- Mount Bullock Location within British Columbia
- Interactive map of Mount Bullock

Highest point
- Elevation: 629 m (2,064 ft)
- Prominence: 504 m (1,654 ft)
- Parent peak: Marion Peak (665 m)
- Listing: Mountains of British Columbia
- Coordinates: 50°57′42″N 127°06′37″W﻿ / ﻿50.96167°N 127.11028°W

Geography
- Location: British Columbia, Canada
- District: Range 1 Coast Land District
- Parent range: Pacific Ranges
- Topo map: NTS 92L14 Bradley Lagoon

= Mount Bullock =

Mountain in British Columbia, Canada

Mount Bullock, 36 km northeast of Port Hardy, is a mountain in the Central Coast region of British Columbia, Canada, standing on the north side of the lower reaches of Actaeon Sound, which is a sidewater of Drury Inlet.
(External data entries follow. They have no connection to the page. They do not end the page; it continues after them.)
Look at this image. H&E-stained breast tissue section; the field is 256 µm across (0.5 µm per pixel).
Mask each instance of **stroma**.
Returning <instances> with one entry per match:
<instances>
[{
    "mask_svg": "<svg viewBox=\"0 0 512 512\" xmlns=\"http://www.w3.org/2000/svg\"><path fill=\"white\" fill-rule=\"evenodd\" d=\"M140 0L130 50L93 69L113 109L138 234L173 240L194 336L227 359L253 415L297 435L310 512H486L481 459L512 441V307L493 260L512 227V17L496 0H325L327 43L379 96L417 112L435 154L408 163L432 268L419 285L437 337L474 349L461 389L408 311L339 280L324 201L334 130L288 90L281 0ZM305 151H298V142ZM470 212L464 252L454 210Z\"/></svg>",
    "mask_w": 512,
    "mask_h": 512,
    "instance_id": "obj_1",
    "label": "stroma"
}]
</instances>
Lee Lake is to its north, the Bond Peninsula immediately south.

==Name origin==
The mountain is listed in Burns Naval Biography, publ. 1849. Dove Island nearby, at the entrance to Actaeon Sound via Actress Passage, is believed to have been named for the gunboat HMS Dove, commanded by Lieut. Cdr James Bullock, which was deployed as tender to HMS Actaeon in the East Indies and Chinese waters in later years.